- 31 December 2009

Filed under: Business Gas - Catalyst Commercial Services Ltd @ 11:12 am

British gas prices firmed on Wednesday, with cold weather across Europe driving up demand, but the upside was limited by liquefied natural gas arrivals and a fall in U.S. business gas prices.  Gas for Thursday was up 0.10 pence to 35 pence per therm, compared with day-ahead contracts late on Tuesday, while January gained 0.35 pence to 34.50 pence and February was up 0.30 pence to 35 pence.

“The prompt is strong all the way along to the weekend, and that’s reflecting the cold weather, which is below seasonal norms,” one trader said. Britain’s forecast gas demand for Wednesday was 393.5 million cubic metres a day (mcm), higher than seasonal norms of 319 mcm, National Grid data showed.

Temperatures in northwest Europe are expected to be up to six degrees Celsius below normal for the next five days, although it could be above normal further out according to the six to 10 day forecast.

Task brief: Quote the gas price report word for word, starting with "- 31 December" and going on through "Grid data showed.".

Information shown:
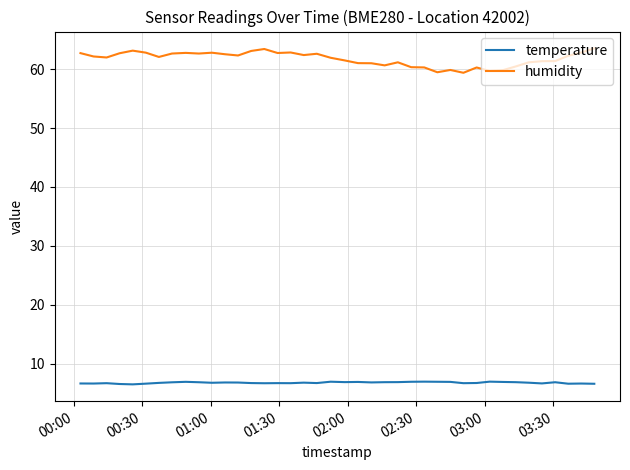

Which series has the largest total across all categories?

humidity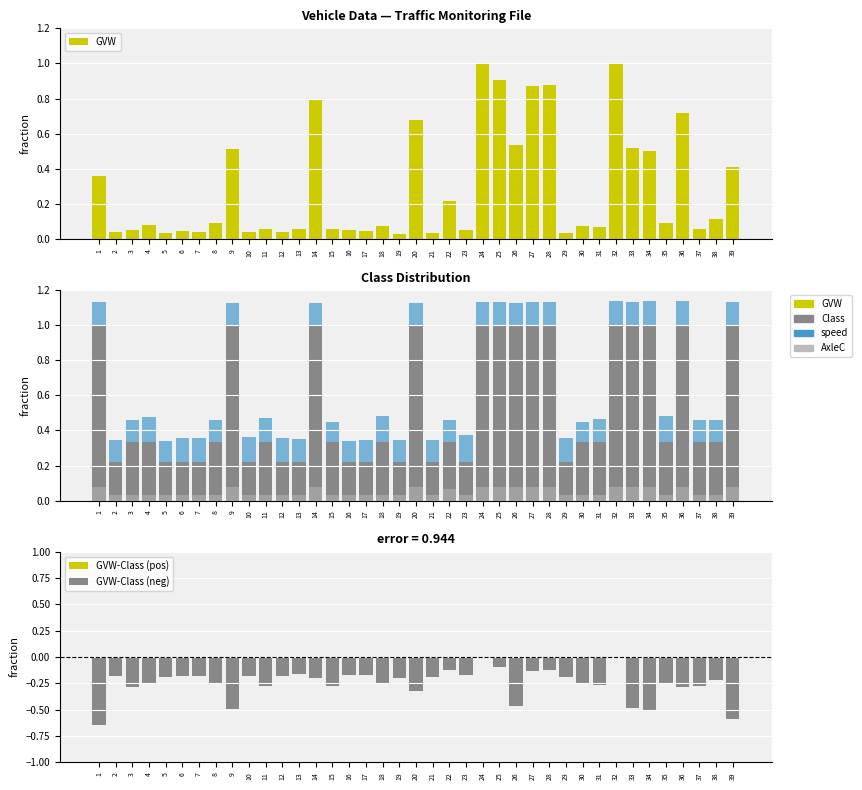

Rank the series by their maximum value, from highest to lowest.

GVW, Class, speed, AxleC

Written solution:
- 31 December 2009

Filed under: Business Gas - Catalyst Commercial Services Ltd @ 11:12 am

British gas prices firmed on Wednesday, with cold weather across Europe driving up demand, but the upside was limited by liquefied natural gas arrivals and a fall in U.S. business gas prices.  Gas for Thursday was up 0.10 pence to 35 pence per therm, compared with day-ahead contracts late on Tuesday, while January gained 0.35 pence to 34.50 pence and February was up 0.30 pence to 35 pence.

“The prompt is strong all the way along to the weekend, and that’s reflecting the cold weather, which is below seasonal norms,” one trader said. Britain’s forecast gas demand for Wednesday was 393.5 million cubic metres a day (mcm), higher than seasonal norms of 319 mcm, National Grid data showed.